The following are among the new faculty members at the University. Others will be introduced periodically in this space.

Bret Gustafson, Ph.D., joins the Department of Anthropology in Arts & Sciences as assistant professor with a joint appointment in the program in social thought and analysis. He earned a doctorate from Harvard University in 2002 and a bachelor's degree from Tulane University in 1991. His interests include political anthropology, indigenous languages and political movements, foreign aid and state change, and national elites and transnational governance. He works primarily in Bolivia, but also in Guatemala, Colombia, Ecuador, Venezuela and Peru.

Rebecca Lester, Ph.D., joins the Department of Anthropology in Arts & Sciences as assistant professor, where she will be a member of the core faculty in the program in medicine & society. She earned a doctorate from the University of California, San Diego, in 1998 and a bachelor's degree from the University of Florida in 1991. She is completing a three-year postdoctoral fellowship in culture and mental health with the Committee on Human Development at the University of Chicago. Her interests are medical anthropology, gender, embodiment, religion and ritual, psychological anthropology and cross-cultural psychiatry. She works in Mexico and the United States.

Gwen Bennett, Ph.D., joins the Department of Art History & Archaeology in Arts & Sciences as assistant professor. She earned a bachelor's degree from Northwestern University and earned a doctorate from the University of California, Los Angeles, this summer. Her interests lie in the areas of Chinese archaeology and art history.
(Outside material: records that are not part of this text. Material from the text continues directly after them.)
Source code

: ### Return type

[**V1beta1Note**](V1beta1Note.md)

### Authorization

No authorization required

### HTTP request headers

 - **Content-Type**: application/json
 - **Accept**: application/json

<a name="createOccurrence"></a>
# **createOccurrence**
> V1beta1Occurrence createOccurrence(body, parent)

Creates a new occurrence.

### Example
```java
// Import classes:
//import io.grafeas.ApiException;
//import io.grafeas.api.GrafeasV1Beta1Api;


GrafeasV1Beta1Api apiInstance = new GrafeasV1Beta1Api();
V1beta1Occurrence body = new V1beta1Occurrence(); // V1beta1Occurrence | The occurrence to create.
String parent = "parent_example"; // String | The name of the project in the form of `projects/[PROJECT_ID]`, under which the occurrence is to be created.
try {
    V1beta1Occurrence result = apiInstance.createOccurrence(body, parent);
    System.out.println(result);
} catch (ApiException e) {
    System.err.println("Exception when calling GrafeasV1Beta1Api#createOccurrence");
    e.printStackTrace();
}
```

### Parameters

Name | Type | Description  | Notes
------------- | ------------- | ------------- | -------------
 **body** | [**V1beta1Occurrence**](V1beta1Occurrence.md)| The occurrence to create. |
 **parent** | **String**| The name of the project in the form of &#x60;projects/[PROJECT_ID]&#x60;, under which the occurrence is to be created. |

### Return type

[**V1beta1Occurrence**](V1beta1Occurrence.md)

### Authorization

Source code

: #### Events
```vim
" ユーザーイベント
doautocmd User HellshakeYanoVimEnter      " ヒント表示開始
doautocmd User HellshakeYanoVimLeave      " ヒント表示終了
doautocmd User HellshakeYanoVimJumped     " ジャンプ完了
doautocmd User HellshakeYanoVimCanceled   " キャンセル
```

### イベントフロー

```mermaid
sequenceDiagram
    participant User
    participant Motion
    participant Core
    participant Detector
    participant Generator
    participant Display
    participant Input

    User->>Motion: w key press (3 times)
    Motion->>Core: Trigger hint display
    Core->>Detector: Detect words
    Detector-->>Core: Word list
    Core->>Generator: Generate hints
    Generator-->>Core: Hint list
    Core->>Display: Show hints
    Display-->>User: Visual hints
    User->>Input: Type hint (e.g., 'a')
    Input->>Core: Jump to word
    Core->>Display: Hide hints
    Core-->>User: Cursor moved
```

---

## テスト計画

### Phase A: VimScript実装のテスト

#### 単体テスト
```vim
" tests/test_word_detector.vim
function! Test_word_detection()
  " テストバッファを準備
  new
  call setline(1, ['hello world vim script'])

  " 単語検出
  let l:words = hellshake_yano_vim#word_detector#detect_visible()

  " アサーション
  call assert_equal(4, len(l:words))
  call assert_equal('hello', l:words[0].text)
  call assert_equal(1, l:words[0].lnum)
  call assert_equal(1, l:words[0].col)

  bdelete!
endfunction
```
Her grants include a Committee for the Scholarly Communication with China Fellowship for dissertation research in China, a Peking University Fellowship, a China Ministry of Education Grant, and a National Resource Fellowship Title VI fellowship. She is working on an excavation project that is examining the origins of salt production in Sichuan, China.

Jonathan Chase, Ph.D., joins the Department of Biology in Arts & Sciences as assistant professor. He earned a bachelor's degree from the University of Michigan School of Natural Resources in 1992, a master's in fisheries and wildlife from Utah State University in 1995 and a doctorate in ecology and evolution from the University of Chicago in 1998. His research combines observational, theoretical and experimental approaches to understand and explore the variants and invariants of species distribution, diversity and abundance. Honors and awards for his work include an National Science Foundation (NSF) Doctoral Dissertation Improvement Grant; a University of California, Davis, Center for Population Biology postdoctoral fellowship; an American Society of Naturalists Young Investigator Prize; and four years of funding from the NSF.